Comment apprendront les enfants demain? (publication)
Paru dans Scolaire, Périscolaire le lundi 21 juin 2010.
L'Education Nationale ne serait-elle pas en train de "se cristalliser dans une vision dépassée de l'acte d'apprendre, des nouveaux besoins qui émergent et des ressources qui les accompagnent"? Dans un ouvrage paru chez Dunod, Sandra Enlart (Paris-X Nanterre) et Olivier Charbonnier (Consultants sans Frontières), interrogent la notion de l'apprendre, dans un contexte en devenir où se mêlent "réseaux sociaux, innovations en perpértuel renouvellement, marchés officiels du savoir, marchands de données en devenir ou clandestins sur fond de créativité sans limite, découvertes scientifiques majeures".
Internet, téléphones mobiles, télévision, radio...Les flux continus d'information auraient quatre conséquences sur l'apprentissage: Le cerveau ne flânerait plus, mais traiterait, jetterait, rangerait quotidiennement des "milliars d'octets", rendant obsolète la vision d'un apprentissage "linéaire, structuré, maitrisé". Des difficultés de concentration sans précédent se poseraient aux individus en situation d'apprentissage, "habitués à passer d'une information à une autre". La troisième conséquence tiendrait à la profusion de liens hypertextes, à l'ergonomie de la navigation: "Nous ne réfléchirons plus jamais comme avant". La dernière conséquence relevrait de l'idée d'immédiateté: Pourquoi retenir l'information sur le long terme quand celle-ci est instantanément accessible? "Que deviendra alors notre mémoire?"
"C'est en traitant en même temps plusieurs messages, qui plus est de facture (image, texte, son...) et de nature (publicité, news, message...) différentes, que mon cerveau établit des connexions génératrices d'apprentissage", posent les auteurs, pour lesquels la capacité à gérer différentes donnés simultanément constituerait le nouveau rapport au savoir. "A partir du moment où nous avons tous accès à ces informations "à plat", d'un clic, sans la médiation d'un pédagogue, d'un parent, d'un professionnel, notre capacité à les resituer dans une carte mentale pour leur donner sens devient un enjeu majeur".

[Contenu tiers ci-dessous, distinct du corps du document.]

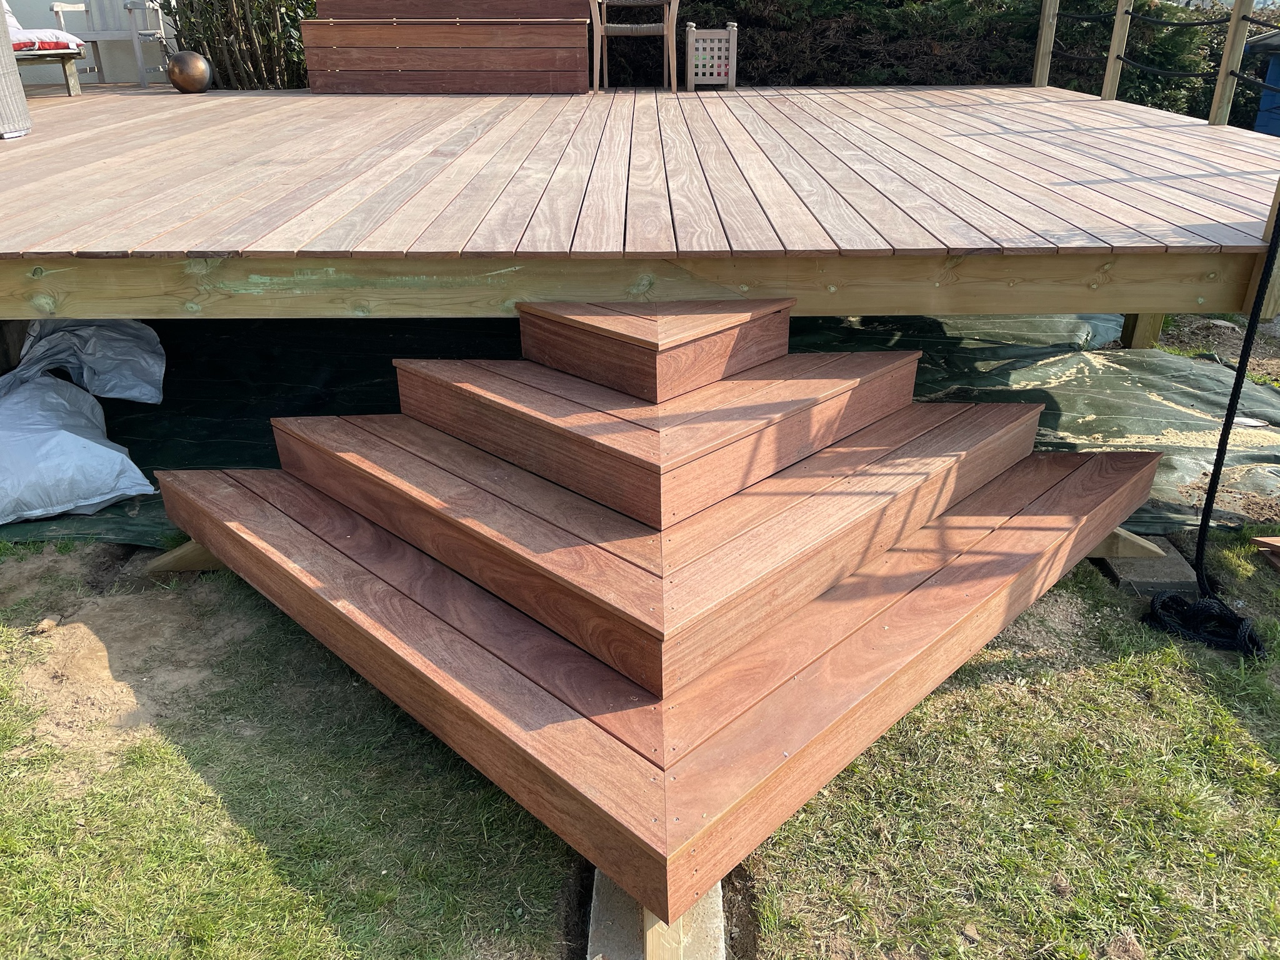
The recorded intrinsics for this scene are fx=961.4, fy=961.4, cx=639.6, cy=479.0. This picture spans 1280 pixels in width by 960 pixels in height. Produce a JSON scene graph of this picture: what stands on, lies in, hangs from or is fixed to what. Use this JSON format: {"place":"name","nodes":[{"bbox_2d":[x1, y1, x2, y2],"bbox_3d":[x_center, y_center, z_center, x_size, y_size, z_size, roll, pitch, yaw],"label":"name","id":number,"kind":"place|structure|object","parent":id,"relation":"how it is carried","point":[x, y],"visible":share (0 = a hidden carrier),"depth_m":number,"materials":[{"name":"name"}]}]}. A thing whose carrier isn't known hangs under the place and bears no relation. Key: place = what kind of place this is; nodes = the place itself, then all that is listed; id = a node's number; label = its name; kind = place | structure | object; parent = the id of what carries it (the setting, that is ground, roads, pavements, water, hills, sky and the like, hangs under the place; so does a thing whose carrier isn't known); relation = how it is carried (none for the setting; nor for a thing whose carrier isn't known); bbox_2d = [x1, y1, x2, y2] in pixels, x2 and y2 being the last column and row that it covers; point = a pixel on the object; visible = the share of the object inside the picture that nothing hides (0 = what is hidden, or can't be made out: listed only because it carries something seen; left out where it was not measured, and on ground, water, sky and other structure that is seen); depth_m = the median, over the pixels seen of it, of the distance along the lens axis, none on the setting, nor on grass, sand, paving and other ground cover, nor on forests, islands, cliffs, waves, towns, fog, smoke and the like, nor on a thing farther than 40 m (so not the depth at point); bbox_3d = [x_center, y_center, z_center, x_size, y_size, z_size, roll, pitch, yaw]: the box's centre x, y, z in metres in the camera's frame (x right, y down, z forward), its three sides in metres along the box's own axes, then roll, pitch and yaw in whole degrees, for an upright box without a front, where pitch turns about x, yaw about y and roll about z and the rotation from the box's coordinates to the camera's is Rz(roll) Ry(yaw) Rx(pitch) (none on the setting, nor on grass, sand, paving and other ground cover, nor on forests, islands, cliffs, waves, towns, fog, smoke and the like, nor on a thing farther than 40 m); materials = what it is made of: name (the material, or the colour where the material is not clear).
{"place":"outdoors","nodes":[
{"label":"outdoors","id":0,"kind":"place"},
{"bbox_2d":[1,0,176,85],"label":"white wall","id":1,"kind":"structure","parent":0,"point":[49,1],"depth_m":8.08,"materials":[{"name":"white paint"}]},
{"bbox_2d":[0,527,1279,959],"label":"lawn","id":2,"kind":"structure","parent":0,"point":[207,786],"materials":[{"name":"green plant"}]},
{"bbox_2d":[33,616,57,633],"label":"stone","id":3,"kind":"object","parent":2,"relation":"on","point":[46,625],"visible":0.96,"depth_m":2.62,"materials":[{"name":"stone"}]},
{"bbox_2d":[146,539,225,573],"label":"wooden beam","id":4,"kind":"structure","parent":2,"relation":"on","point":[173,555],"depth_m":2.91,"materials":[{"name":"brown wood"}]},
{"bbox_2d":[0,309,1279,545],"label":"green tarp","id":5,"kind":"object","parent":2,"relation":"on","point":[192,442],"visible":0.3,"depth_m":4.20,"materials":[{"name":"green"}]},
{"bbox_2d":[0,372,156,525],"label":"white bag","id":6,"kind":"object","parent":5,"relation":"on","point":[85,442],"visible":0.99,"depth_m":3.18,"materials":[{"name":"white plastic"}]},
{"bbox_2d":[5,316,165,402],"bbox_3d":[-2.325,-0.512,3.899,0.791,0.351,0.564,0,25,0],"label":"white bag","id":7,"kind":"object","parent":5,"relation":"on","point":[96,353],"visible":0.88,"depth_m":3.84,"materials":[{"name":"white plastic"}]},
{"bbox_2d":[145,285,1165,938],"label":"wooden steps","id":8,"kind":"structure","parent":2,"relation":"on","point":[910,534],"depth_m":2.19,"materials":[{"name":"brown wood"}]},
{"bbox_2d":[587,872,726,959],"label":"concrete block","id":9,"kind":"structure","parent":2,"relation":"on","point":[716,891],"depth_m":1.76,"materials":[{"name":"grey concrete"}]},
{"bbox_2d":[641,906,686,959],"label":"wooden post","id":10,"kind":"object","parent":9,"relation":"on","point":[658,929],"visible":0.33,"depth_m":1.66,"materials":[{"name":"brown wood"}]},
{"bbox_2d":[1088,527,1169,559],"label":"wooden plank","id":11,"kind":"object","parent":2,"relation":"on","point":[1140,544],"visible":0.44,"depth_m":2.94,"materials":[{"name":"brown wood"}]},
{"bbox_2d":[1098,535,1196,596],"bbox_3d":[1.540,0.260,2.964,0.231,0.076,0.266,0,25,0],"label":"concrete block","id":12,"kind":"structure","parent":2,"relation":"on","point":[1154,563],"depth_m":2.87,"materials":[{"name":"grey concrete"}]},
{"bbox_2d":[1148,196,1279,655],"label":"rope","id":13,"kind":"object","parent":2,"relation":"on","point":[1233,394],"visible":0.97,"depth_m":2.62,"materials":[{"name":"black"}]},
{"bbox_2d":[1252,536,1279,571],"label":"wooden board","id":14,"kind":"object","parent":2,"relation":"on","point":[1278,544],"visible":0.99,"depth_m":2.96,"materials":[{"name":"brown wood"}]},
{"bbox_2d":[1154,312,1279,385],"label":"bare soil","id":15,"kind":"structure","parent":0,"point":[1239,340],"visible":0.42,"materials":[{"name":"brown soil"}]},
{"label":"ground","id":16,"kind":"structure","parent":0},
{"bbox_2d":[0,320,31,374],"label":"wooden post","id":17,"kind":"object","parent":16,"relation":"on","point":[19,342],"visible":0.53,"depth_m":3.79,"materials":[{"name":"brown wood"}]},
{"bbox_2d":[159,0,317,87],"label":"shrub","id":18,"kind":"object","parent":16,"relation":"on","point":[207,44],"visible":0.67,"depth_m":7.15,"materials":[{"name":"green plant"}]},
{"bbox_2d":[0,83,1279,323],"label":"wooden deck","id":19,"kind":"structure","parent":16,"relation":"on","point":[1190,127],"depth_m":3.41,"materials":[{"name":"brown wood"}]},
{"bbox_2d":[0,15,31,138],"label":"wicker chair","id":20,"kind":"object","parent":19,"relation":"on","point":[14,74],"visible":1,"depth_m":4.55,"materials":[{"name":"grey wicker"}]},
{"bbox_2d":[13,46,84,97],"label":"wooden bench","id":21,"kind":"object","parent":19,"relation":"on","point":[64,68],"visible":0.79,"depth_m":6.60,"materials":[{"name":"brown wood"}]},
{"bbox_2d":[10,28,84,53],"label":"cushion","id":22,"kind":"object","parent":21,"relation":"on","point":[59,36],"visible":0.77,"depth_m":6.35,"materials":[{"name":"fabric"}]},
{"bbox_2d":[48,0,173,86],"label":"white chair","id":23,"kind":"object","parent":19,"relation":"on","point":[59,9],"visible":0.9,"depth_m":7.27,"materials":[{"name":"white wood"}]},
{"bbox_2d":[165,50,212,91],"bbox_3d":[-3.117,-2.814,6.649,0.291,0.275,0.282,11,27,22],"label":"ball","id":24,"kind":"object","parent":19,"relation":"on","point":[181,71],"visible":0.99,"depth_m":6.55,"materials":[{"name":"metal"}]},
{"bbox_2d":[300,0,594,93],"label":"wooden bench","id":25,"kind":"object","parent":19,"relation":"on","point":[319,79],"visible":0.99,"depth_m":6.56,"materials":[{"name":"brown wood"}]},
{"bbox_2d":[588,0,681,92],"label":"wooden chair","id":26,"kind":"object","parent":19,"relation":"on","point":[671,71],"visible":1,"depth_m":6.58,"materials":[{"name":"brown wood"}]},
{"bbox_2d":[684,23,738,90],"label":"planter","id":27,"kind":"object","parent":19,"relation":"on","point":[730,79],"visible":0.99,"depth_m":6.75,"materials":[{"name":"wood"}]},
{"bbox_2d":[1031,0,1058,87],"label":"wooden post","id":28,"kind":"object","parent":19,"relation":"on","point":[1037,74],"visible":0.8,"depth_m":6.79,"materials":[{"name":"brown wood"}]},
{"bbox_2d":[1101,0,1133,99],"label":"wooden post","id":29,"kind":"object","parent":19,"relation":"on","point":[1119,14],"visible":0.84,"depth_m":6.11,"materials":[{"name":"brown wood"}]},
{"bbox_2d":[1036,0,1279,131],"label":"rope fence","id":30,"kind":"object","parent":19,"relation":"on","point":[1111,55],"visible":0.88,"depth_m":5.48,"materials":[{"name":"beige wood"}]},
{"bbox_2d":[1206,0,1254,128],"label":"wooden post","id":31,"kind":"object","parent":19,"relation":"on","point":[1222,74],"visible":0.88,"depth_m":4.90,"materials":[{"name":"brown wood"}]},
{"bbox_2d":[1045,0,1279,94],"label":"rope","id":32,"kind":"object","parent":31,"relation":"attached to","point":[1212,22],"visible":0.85,"depth_m":5.43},
{"bbox_2d":[1245,180,1279,318],"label":"wooden post","id":33,"kind":"object","parent":19,"relation":"attached to","point":[1275,289],"visible":0.68,"depth_m":2.90,"materials":[{"name":"brown wood"}]},
{"bbox_2d":[607,0,1259,126],"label":"hedge","id":34,"kind":"object","parent":16,"relation":"on","point":[754,49],"visible":0.37,"depth_m":7.43,"materials":[{"name":"green plant"}]},
{"bbox_2d":[1120,311,1164,348],"bbox_3d":[2.481,-0.814,4.706,0.158,0.503,0.165,0,25,0],"label":"wooden post","id":35,"kind":"object","parent":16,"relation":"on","point":[1151,326],"visible":0.35,"depth_m":4.70,"materials":[{"name":"brown wood"}]},
{"bbox_2d":[1247,32,1279,135],"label":"blue shed","id":36,"kind":"structure","parent":16,"relation":"on","point":[1275,63],"depth_m":6.88,"materials":[{"name":"blue"}]}
]}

"Nous aurons besoin de structures cognitives de base pour gérer cet éclatement". Face à la fragmentation des savoirs, une pensée critique semblerait indispensable, "pour être capable de repérer les incohérences non pas du discours mais du fond". Il s'agirait d'apprendre à explorer, en s'appuyant sur certains fondamentaux, un corpus de valeurs: "Autant de modalités qui imposent de repenser les contenus et les modalités pédagogiques du système éducatif", estiment les auteurs, pour lesquels l'idée d'apprendre à apprendre, "qui n'est pas nouvelle", prendrait aujourd'hui "une nouvelle acuité", avec à la clef un renouvellement de la posture de l'enseignant: "les professeurs n'ont aucun intérêt à se positionner éternellement comme les "sachants" à partir du moment où leurs élèves pourront glaner bien plus d'informations qu'ils n'en détiennent (...). Les qualités pédagogiques deviennent centrales et déterminantes (...). Le rôle des enseignants a donc de larges perspectives, mais plus dans le registre de l'accompagnement que dans la transmission des savoirs".
Qui définirait les savoirs de base? Pour les auteurs, il ne pourrait s'agir que d'une "co-construction" entre l'école, les chercheurs, mais aussi les internautes eux-mêmes: "Peut-être reviendrons-nous à l'idée fort ancienne d'un certificat des temps futurs? Reste à trouver le processus pertinent, à la fois socialement et sur le fond."
Faut-il encore apprendre? Sandra Enlart et Olivier Charbonnier, Dunod, 2010.